• [TASK ITEM]:
Reproduce every line of the listing below verbatim, without changing any character.
━━━ DATA SUPPLIED
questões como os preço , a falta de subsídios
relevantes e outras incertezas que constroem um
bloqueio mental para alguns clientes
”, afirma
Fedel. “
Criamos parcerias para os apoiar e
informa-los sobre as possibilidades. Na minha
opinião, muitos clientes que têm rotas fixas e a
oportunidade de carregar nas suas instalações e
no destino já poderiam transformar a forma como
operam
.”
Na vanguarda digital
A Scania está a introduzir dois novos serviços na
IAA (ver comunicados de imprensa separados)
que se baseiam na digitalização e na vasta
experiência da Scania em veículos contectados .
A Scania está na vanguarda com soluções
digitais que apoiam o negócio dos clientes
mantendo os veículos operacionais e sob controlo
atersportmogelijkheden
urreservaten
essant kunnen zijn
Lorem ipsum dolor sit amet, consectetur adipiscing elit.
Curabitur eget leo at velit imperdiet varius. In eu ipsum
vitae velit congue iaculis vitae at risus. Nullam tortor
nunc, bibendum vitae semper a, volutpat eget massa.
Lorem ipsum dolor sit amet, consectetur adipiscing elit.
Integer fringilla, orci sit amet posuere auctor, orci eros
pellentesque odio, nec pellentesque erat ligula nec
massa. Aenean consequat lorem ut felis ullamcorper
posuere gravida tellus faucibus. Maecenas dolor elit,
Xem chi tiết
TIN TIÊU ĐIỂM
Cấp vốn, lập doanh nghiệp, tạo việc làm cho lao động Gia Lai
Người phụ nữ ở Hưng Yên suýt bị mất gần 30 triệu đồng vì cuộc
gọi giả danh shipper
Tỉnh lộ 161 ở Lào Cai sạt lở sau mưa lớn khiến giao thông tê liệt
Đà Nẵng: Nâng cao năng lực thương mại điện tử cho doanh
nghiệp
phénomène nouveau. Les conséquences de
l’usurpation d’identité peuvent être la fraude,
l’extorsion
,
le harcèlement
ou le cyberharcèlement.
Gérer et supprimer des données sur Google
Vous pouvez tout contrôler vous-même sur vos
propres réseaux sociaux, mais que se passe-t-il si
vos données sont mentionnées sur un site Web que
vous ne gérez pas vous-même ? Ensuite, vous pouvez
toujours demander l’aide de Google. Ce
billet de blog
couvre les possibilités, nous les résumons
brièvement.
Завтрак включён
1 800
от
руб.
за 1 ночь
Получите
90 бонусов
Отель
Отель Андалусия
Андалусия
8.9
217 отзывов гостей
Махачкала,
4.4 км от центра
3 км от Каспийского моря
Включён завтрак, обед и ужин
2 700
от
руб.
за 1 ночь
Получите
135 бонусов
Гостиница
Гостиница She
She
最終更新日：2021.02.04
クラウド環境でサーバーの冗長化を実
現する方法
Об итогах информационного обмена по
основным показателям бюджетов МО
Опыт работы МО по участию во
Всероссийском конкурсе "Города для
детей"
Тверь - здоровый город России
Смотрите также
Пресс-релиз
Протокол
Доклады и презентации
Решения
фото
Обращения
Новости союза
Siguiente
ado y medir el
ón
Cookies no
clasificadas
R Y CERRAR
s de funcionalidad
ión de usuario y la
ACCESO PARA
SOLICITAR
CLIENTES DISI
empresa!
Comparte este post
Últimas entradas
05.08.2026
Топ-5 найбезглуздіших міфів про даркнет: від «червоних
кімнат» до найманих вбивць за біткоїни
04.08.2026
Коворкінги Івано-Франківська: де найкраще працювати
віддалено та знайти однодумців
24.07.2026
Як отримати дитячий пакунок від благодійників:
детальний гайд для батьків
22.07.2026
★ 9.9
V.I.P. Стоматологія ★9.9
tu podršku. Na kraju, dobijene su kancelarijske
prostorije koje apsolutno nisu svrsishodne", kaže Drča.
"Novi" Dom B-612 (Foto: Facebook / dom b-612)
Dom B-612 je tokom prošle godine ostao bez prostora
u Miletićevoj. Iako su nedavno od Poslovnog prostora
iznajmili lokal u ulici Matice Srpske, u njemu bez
━━━━━━
• [RESULT]:
questões como os preço , a falta de subsídios
relevantes e outras incertezas que constroem um
bloqueio mental para alguns clientes
”, afirma
Fedel. “
Criamos parcerias para os apoiar e
informa-los sobre as possibilidades. Na minha
opinião, muitos clientes que têm rotas fixas e a
oportunidade de carregar nas suas instalações e
no destino já poderiam transformar a forma como
operam
.”
Na vanguarda digital
A Scania está a introduzir dois novos serviços na
IAA (ver comunicados de imprensa separados)
que se baseiam na digitalização e na vasta
experiência da Scania em veículos contectados .
A Scania está na vanguarda com soluções
digitais que apoiam o negócio dos clientes
mantendo os veículos operacionais e sob controlo
atersportmogelijkheden
urreservaten
essant kunnen zijn
Lorem ipsum dolor sit amet, consectetur adipiscing elit.
Curabitur eget leo at velit imperdiet varius. In eu ipsum
vitae velit congue iaculis vitae at risus. Nullam tortor
nunc, bibendum vitae semper a, volutpat eget massa.
Lorem ipsum dolor sit amet, consectetur adipiscing elit.
Integer fringilla, orci sit amet posuere auctor, orci eros
pellentesque odio, nec pellentesque erat ligula nec
massa. Aenean consequat lorem ut felis ullamcorper
posuere gravida tellus faucibus. Maecenas dolor elit,
Xem chi tiết
TIN TIÊU ĐIỂM
Cấp vốn, lập doanh nghiệp, tạo việc làm cho lao động Gia Lai
Người phụ nữ ở Hưng Yên suýt bị mất gần 30 triệu đồng vì cuộc
gọi giả danh shipper
Tỉnh lộ 161 ở Lào Cai sạt lở sau mưa lớn khiến giao thông tê liệt
Đà Nẵng: Nâng cao năng lực thương mại điện tử cho doanh
nghiệp
phénomène nouveau. Les conséquences de
l’usurpation d’identité peuvent être la fraude,
l’extorsion
,
le harcèlement
ou le cyberharcèlement.
Gérer et supprimer des données sur Google
Vous pouvez tout contrôler vous-même sur vos
propres réseaux sociaux, mais que se passe-t-il si
vos données sont mentionnées sur un site Web que
vous ne gérez pas vous-même ? Ensuite, vous pouvez
toujours demander l’aide de Google. Ce
billet de blog
couvre les possibilités, nous les résumons
brièvement.
Завтрак включён
1 800
от
руб.
за 1 ночь
Получите
90 бонусов
Отель
Отель Андалусия
Андалусия
8.9
217 отзывов гостей
Махачкала,
4.4 км от центра
3 км от Каспийского моря
Включён завтрак, обед и ужин
2 700
от
руб.
за 1 ночь
Получите
135 бонусов
Гостиница
Гостиница She
She
最終更新日：2021.02.04
クラウド環境でサーバーの冗長化を実
現する方法
Об итогах информационного обмена по
основным показателям бюджетов МО
Опыт работы МО по участию во
Всероссийском конкурсе "Города для
детей"
Тверь - здоровый город России
Смотрите также
Пресс-релиз
Протокол
Доклады и презентации
Решения
фото
Обращения
Новости союза
Siguiente
ado y medir el
ón
Cookies no
clasificadas
R Y CERRAR
s de funcionalidad
ión de usuario y la
ACCESO PARA
SOLICITAR
CLIENTES DISI
empresa!
Comparte este post
Últimas entradas
05.08.2026
Топ-5 найбезглуздіших міфів про даркнет: від «червоних
кімнат» до найманих вбивць за біткоїни
04.08.2026
Коворкінги Івано-Франківська: де найкраще працювати
віддалено та знайти однодумців
24.07.2026
Як отримати дитячий пакунок від благодійників:
детальний гайд для батьків
22.07.2026
★ 9.9
V.I.P. Стоматологія ★9.9
tu podršku. Na kraju, dobijene su kancelarijske
prostorije koje apsolutno nisu svrsishodne", kaže Drča.
"Novi" Dom B-612 (Foto: Facebook / dom b-612)
Dom B-612 je tokom prošle godine ostao bez prostora
u Miletićevoj. Iako su nedavno od Poslovnog prostora
iznajmili lokal u ulici Matice Srpske, u njemu bez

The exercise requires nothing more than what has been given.